=== Document ===
Cold noodles in chilled broth

Mul-naengmyeon 물냉면

Korean icy cold noodles (naengmyeon: 냉면) are one of my favorite things to make all year ‘round, even in the cold winter. I can’t resist the texture of the chewy and thin noodles, no matter if they are served with cold broth (mul-naengmyeon: 물냉면) or in a spicy sauce (bibim-naengmyeon: 비빔냉면). Especially on hot summer days like these, I really feel my body cools right down after I slurp the cold noodles and drink the leftover cold icy broth. The cold broth is tangy, savory, and a little sweet and the noodles are soft but chewy at the same time.

Today I’m going to show you how to make mul-naengmyeon, icy cold noodles in a chilled broth. Traditionally the broth is made from the brine of fermented radish water kimchi (dongchimi: 동치미) and beef stock, and if you’ve been following me for a long time, you know that I made a naengmyeon video years ago, and also included traditional mul-naengmyeon in my cookbook. They both have different recipes for the broth and I’ll include them below, at the end, if you want to see them.

=== Rows ===
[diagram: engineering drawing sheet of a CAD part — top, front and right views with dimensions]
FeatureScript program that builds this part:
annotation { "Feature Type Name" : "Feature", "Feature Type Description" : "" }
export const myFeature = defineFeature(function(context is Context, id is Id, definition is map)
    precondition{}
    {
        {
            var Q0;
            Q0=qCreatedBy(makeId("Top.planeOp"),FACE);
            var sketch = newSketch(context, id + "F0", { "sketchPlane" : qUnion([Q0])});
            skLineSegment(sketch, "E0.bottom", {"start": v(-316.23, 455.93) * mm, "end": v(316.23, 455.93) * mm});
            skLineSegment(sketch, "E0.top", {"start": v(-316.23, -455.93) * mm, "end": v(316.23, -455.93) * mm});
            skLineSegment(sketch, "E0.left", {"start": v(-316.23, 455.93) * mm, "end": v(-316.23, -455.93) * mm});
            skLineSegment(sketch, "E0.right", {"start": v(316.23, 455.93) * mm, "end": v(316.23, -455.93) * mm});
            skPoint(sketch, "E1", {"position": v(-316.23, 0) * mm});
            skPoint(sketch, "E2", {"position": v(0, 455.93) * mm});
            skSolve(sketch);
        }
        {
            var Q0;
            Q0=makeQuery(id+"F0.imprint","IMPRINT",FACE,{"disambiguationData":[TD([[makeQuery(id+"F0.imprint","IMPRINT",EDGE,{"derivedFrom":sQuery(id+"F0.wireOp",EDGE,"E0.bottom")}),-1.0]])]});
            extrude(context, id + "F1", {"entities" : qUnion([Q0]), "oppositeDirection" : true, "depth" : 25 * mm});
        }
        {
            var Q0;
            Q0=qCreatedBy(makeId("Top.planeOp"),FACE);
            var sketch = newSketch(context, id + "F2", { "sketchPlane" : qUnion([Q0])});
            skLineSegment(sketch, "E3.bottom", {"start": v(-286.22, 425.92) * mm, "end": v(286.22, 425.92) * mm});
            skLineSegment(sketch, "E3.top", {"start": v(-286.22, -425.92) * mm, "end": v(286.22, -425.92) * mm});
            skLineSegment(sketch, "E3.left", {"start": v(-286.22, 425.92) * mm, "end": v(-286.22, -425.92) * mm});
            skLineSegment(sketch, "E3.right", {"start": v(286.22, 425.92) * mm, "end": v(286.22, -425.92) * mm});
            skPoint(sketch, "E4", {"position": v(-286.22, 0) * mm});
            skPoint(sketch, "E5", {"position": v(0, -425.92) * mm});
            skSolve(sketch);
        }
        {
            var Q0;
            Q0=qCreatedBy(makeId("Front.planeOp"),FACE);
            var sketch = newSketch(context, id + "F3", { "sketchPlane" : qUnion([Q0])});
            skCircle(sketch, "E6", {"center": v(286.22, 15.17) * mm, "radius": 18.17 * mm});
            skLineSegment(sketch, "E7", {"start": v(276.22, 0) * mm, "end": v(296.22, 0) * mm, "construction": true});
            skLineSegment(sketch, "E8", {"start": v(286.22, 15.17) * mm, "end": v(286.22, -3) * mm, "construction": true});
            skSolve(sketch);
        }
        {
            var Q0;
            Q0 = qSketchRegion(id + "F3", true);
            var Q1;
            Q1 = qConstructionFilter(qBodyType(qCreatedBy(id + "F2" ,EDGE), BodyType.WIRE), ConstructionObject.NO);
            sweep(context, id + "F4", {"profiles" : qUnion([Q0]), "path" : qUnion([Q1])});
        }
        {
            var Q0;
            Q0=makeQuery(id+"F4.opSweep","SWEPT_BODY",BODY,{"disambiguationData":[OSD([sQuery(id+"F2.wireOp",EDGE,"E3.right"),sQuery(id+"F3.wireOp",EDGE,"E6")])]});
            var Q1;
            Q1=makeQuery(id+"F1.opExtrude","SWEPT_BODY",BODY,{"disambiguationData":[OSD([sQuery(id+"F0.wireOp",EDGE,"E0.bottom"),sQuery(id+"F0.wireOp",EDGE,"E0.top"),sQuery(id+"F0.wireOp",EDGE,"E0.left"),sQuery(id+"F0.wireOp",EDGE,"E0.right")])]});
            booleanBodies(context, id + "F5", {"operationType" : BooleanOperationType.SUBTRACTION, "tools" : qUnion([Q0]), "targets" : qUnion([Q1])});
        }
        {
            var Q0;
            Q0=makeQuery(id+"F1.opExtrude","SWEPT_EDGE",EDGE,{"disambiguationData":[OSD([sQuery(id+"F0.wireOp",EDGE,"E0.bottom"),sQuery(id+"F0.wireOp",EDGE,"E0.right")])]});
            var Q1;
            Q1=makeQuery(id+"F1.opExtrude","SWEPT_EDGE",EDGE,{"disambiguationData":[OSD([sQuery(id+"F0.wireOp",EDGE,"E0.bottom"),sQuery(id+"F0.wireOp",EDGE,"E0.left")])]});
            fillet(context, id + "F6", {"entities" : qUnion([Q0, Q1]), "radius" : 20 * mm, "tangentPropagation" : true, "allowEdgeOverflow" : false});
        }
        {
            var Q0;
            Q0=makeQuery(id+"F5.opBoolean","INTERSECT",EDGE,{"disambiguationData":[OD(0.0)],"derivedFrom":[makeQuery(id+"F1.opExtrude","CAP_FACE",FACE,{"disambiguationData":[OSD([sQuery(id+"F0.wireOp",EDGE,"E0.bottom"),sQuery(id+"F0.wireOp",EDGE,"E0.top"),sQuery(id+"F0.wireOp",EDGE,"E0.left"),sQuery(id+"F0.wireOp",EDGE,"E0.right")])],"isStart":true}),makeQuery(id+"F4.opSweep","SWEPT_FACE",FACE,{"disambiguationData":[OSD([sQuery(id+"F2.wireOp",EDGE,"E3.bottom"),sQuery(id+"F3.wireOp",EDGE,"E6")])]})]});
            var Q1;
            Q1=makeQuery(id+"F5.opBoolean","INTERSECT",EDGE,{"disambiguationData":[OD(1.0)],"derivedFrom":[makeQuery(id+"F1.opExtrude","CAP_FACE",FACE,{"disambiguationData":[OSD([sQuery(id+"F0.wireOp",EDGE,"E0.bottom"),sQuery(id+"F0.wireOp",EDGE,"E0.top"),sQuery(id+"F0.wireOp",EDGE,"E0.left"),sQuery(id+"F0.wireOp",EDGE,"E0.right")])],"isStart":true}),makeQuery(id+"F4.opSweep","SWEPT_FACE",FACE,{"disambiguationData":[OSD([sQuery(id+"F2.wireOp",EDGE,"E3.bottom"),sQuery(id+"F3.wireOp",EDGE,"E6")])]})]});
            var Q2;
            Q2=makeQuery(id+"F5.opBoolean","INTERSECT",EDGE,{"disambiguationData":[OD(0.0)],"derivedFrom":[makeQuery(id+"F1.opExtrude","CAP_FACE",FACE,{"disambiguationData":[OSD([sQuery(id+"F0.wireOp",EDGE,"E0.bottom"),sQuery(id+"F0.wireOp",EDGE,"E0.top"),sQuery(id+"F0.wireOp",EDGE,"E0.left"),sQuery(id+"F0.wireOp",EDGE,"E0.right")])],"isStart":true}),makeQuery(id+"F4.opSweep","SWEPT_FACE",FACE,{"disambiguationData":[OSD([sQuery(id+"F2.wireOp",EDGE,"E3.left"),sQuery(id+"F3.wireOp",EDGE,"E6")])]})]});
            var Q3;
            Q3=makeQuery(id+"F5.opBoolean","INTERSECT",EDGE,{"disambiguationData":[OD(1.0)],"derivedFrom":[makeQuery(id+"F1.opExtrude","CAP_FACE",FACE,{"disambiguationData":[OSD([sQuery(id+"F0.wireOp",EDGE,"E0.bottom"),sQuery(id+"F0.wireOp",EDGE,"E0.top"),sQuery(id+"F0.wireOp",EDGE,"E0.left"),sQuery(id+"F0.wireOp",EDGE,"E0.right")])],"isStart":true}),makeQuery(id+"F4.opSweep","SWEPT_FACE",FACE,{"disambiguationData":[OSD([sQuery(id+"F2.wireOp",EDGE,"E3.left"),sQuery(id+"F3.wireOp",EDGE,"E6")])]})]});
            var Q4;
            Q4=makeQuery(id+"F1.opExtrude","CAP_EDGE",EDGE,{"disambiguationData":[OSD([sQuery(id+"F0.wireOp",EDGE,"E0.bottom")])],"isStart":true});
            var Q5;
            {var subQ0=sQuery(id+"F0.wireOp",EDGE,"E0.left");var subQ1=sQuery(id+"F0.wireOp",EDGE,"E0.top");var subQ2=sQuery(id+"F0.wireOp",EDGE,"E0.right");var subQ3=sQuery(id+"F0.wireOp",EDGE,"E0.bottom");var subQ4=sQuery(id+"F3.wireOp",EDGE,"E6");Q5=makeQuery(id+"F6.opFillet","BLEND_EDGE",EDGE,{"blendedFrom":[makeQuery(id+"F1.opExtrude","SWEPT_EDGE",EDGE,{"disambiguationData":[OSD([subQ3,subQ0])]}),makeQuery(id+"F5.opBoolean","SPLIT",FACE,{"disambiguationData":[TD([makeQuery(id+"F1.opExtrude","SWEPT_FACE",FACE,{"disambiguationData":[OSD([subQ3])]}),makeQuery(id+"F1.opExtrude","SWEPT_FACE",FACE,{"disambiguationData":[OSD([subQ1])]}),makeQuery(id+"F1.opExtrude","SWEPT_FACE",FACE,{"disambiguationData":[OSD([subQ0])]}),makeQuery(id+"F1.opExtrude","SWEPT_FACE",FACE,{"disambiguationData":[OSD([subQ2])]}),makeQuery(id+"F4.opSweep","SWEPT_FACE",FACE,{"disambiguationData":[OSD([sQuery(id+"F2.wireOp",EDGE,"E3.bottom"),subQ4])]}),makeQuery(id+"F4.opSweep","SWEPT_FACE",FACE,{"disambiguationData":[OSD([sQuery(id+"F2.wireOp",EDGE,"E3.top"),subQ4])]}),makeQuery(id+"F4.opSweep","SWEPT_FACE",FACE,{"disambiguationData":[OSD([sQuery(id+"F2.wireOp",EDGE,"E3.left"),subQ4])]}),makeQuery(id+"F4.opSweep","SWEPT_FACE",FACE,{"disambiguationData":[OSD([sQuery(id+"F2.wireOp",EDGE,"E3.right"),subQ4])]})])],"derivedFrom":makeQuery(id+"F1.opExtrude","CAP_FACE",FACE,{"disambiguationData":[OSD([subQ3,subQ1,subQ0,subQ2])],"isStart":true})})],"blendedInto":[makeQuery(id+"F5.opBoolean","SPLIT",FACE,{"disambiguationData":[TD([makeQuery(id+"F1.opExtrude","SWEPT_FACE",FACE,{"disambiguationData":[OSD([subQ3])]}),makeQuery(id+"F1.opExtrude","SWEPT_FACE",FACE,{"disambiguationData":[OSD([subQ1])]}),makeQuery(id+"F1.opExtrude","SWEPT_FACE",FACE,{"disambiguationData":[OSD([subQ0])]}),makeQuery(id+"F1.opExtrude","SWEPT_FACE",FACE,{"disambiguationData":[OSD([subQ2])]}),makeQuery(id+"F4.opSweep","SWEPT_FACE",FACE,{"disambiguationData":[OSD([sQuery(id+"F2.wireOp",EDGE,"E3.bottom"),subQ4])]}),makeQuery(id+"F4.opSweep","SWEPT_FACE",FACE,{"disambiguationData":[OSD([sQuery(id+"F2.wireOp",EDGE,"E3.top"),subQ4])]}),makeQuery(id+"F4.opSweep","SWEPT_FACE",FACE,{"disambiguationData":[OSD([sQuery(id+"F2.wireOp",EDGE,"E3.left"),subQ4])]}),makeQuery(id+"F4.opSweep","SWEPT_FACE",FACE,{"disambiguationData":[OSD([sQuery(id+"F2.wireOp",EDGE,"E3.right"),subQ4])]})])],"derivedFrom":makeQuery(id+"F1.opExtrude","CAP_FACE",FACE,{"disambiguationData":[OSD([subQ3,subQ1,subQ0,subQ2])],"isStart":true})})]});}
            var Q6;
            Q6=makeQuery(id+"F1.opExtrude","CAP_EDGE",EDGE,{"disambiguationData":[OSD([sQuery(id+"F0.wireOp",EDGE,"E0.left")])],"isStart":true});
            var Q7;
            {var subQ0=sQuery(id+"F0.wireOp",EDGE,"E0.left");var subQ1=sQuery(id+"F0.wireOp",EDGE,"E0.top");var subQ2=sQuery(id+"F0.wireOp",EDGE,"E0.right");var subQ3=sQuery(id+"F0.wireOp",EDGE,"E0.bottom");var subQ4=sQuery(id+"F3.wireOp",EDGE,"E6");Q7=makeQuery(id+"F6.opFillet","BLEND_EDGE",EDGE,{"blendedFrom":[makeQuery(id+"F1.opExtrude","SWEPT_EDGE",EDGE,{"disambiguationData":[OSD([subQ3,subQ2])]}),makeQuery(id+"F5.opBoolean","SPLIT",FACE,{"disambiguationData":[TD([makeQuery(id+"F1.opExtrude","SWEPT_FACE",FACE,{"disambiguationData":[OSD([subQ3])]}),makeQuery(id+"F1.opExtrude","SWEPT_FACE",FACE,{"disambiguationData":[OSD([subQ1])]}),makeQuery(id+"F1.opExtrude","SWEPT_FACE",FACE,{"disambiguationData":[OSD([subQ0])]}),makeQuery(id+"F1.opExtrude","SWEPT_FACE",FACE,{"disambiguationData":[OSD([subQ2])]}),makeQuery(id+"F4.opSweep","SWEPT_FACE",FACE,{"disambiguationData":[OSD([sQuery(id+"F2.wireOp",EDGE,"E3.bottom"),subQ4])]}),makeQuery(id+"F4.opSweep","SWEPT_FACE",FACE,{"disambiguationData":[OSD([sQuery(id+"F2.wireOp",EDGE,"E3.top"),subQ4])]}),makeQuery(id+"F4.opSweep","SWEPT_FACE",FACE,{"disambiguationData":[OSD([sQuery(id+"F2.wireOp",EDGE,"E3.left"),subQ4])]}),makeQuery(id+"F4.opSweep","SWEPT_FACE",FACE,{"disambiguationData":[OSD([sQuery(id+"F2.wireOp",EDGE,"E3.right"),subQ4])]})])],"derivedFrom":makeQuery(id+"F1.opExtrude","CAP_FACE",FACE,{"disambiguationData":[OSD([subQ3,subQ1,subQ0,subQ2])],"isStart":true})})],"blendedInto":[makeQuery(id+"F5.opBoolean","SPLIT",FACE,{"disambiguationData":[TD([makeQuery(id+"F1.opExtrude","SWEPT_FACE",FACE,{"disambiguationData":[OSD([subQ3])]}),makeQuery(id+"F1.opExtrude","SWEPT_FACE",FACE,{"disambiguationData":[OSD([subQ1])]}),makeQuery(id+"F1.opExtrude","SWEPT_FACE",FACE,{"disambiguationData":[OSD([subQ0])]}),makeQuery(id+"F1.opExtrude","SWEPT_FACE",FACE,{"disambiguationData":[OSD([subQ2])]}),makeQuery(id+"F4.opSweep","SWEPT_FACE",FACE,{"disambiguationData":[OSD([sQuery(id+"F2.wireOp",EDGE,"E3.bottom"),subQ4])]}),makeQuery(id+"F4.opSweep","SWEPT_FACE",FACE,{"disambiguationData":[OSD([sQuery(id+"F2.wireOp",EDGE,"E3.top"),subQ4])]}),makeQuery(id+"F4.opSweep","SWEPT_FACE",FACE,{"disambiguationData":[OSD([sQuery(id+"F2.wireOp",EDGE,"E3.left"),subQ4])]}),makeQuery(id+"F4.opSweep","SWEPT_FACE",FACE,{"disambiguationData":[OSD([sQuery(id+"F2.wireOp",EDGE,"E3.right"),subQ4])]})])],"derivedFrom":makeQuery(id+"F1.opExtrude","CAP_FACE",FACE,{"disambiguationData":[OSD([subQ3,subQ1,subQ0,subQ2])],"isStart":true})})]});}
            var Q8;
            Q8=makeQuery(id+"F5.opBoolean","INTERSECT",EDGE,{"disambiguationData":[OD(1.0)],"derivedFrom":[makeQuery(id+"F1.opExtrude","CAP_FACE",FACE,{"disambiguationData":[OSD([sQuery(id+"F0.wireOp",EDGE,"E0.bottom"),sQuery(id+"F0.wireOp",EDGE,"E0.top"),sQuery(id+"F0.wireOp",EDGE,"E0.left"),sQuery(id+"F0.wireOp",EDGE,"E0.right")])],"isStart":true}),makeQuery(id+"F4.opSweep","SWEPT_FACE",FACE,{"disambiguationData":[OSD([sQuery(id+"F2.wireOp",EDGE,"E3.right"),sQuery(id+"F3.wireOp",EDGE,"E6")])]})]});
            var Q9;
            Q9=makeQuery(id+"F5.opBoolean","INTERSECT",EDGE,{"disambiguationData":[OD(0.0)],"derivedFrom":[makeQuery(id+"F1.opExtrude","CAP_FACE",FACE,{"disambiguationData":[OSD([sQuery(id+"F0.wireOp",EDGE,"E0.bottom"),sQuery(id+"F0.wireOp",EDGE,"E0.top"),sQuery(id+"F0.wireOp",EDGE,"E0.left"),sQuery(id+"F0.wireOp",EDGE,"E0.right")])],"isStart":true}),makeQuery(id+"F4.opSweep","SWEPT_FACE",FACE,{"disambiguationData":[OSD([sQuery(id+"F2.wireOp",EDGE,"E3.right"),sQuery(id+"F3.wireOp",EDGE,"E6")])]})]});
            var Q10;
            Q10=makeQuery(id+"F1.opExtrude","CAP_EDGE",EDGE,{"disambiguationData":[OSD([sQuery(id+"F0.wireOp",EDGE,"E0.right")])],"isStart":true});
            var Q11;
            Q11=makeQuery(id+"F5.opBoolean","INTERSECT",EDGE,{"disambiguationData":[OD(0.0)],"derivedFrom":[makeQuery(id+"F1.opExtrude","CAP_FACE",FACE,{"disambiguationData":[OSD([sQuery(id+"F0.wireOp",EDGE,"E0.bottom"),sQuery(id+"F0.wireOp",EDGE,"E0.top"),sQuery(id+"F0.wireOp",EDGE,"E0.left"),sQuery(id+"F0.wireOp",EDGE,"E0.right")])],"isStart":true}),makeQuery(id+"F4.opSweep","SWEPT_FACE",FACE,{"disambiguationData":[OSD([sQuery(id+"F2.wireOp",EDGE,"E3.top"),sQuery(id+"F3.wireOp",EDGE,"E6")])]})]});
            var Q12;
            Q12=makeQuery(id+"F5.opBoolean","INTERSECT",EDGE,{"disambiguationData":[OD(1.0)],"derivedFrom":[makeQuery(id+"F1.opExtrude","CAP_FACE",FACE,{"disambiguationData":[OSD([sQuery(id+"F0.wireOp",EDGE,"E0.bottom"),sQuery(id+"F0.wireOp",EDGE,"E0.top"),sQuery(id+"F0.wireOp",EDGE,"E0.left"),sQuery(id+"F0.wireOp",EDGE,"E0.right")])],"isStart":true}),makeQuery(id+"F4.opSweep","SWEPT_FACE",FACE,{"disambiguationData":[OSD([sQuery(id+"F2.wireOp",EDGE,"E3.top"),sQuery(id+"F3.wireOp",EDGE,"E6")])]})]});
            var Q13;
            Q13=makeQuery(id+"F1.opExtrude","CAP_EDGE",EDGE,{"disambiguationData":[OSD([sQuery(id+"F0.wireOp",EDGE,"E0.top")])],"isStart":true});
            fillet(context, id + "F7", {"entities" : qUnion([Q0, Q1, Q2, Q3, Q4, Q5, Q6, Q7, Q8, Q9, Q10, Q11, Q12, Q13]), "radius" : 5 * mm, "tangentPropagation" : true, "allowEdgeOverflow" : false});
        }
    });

=== Problem ===
Can you copy the passage of the cold noodles recipe starting with "Mul-naengmyeon 물냉면" and going on through "the same time."? The items come from a different source than the cold noodles recipe.

=== The answer ===
Mul-naengmyeon 물냉면

Korean icy cold noodles (naengmyeon: 냉면) are one of my favorite things to make all year ‘round, even in the cold winter. I can’t resist the texture of the chewy and thin noodles, no matter if they are served with cold broth (mul-naengmyeon: 물냉면) or in a spicy sauce (bibim-naengmyeon: 비빔냉면). Especially on hot summer days like these, I really feel my body cools right down after I slurp the cold noodles and drink the leftover cold icy broth. The cold broth is tangy, savory, and a little sweet and the noodles are soft but chewy at the same time.